Signs that had read 330 capacity were just gone one day and you could just see the fresh paint that was behind the old sign.

Kathy Johnson was grilled on this multiple times and she just kept answering that the rules for schools were different because the code for when the building went into use applied.

- no I am not kidding.
SP said…
Reminder- SAP meeting TODAY

The next Student Assignment Transition Workshop Board meeting is this afternoon 12/09 from 4:00-7:00pm (a change only mentioned at the end of the 12/01 meeting).
Maureen said…
Thanks, Seattle Parent, have you seen an agenda or powerpoint posted anywhere? I don't see it on the Board page and they went all the way through the last set on 12/1.
SP said…
Yes, that's where the agendas have been posted before (at your link), but the last 12/01 meeting's agenda wasn't posted until just 45 minutes before the meeting. Even some the Board members did not get a chance to read it (all 62 pages) before the meeting.

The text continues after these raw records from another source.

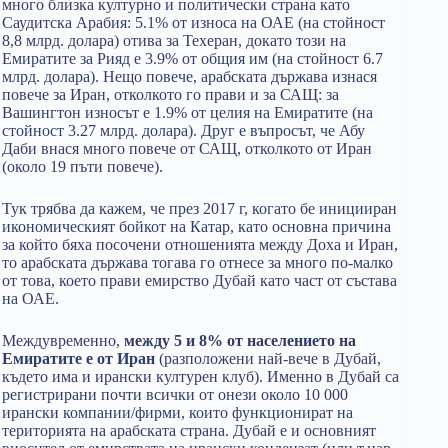
много близка културно и политически страна като
Саудитска Арабия: 5.1% от износа на ОАЕ (на стойност
8,8 млрд. долара) отива за Техеран, докато този на
Емиратите за Рияд е 3.9% от общия им (на стойност 6.7
млрд. долара). Нещо повече, арабската държава изнася
повече за Иран, отколкото го прави и за САЩ: за
Вашингтон износът е 1.9% от целия на Емиратите (на
стойност 3.27 млрд. долара). Друг е въпросът, че Абу
Даби внася много повече от САЩ, отколкото от Иран
(около 19 пъти повече).
Тук трябва да кажем, че през 2017 г, когато бе иницииран
икономическият бойкот на Катар, като основна причина
за който бяха посочени отношенията между Доха и Иран,
то арабската държава тогава го отнесе за много по-малко
от това, което прави емирство Дубай като част от състава
на ОАЕ.
Междувременно,
между 5 и 8% от населението на
Емиратите е от Иран
(разположени най-вече в Дубай,
където има и ирански културен клуб). Именно в Дубай са
регистрирани почти всички от онези около 10 000
ирански компании/фирми, които функционират на
територията на арабската страна. Дубай е и основният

That also was the first notice that the district had pulled all of the West Seattle "Feeder Pattern" concerns & options off of the table, without any Board discussion or notice as to why these were removed. The Board members had to specifically request that it be brought back into the discussion.

So, who is really running the show here? Tracy Libros is always so careful to say, "The district will do whatever the Board orders us to..."
SP said…
Concerning the moving target of Functional Capacity-

From the PowerPoint presentation we were told that "Functional Capacity" was a unique term from SPS, that it can change annually, and is the target number of actual students that can be assigned to a school. SPS also says that it includes portables in the capacity calculations.

Functional Capacity can change as much as 30% from year to year, apparently!

Check out the 2015 Functional Capacities (as listed most recently in the SAP's "Key Facts & Data", chapter 1.
Then compare with the 2008 & 2010 Functional Capacity numbers released from the district at the 12/01/10 work meeting.

For example:
West Seattle Elementary
2008-09 356
2010-10 320
2015 445

There are no notes listed under "changes since 2008-09 to explain how these numbers can vary so much. I thought that the SAP was supposed to be predictable and stable, for families to be able to understand?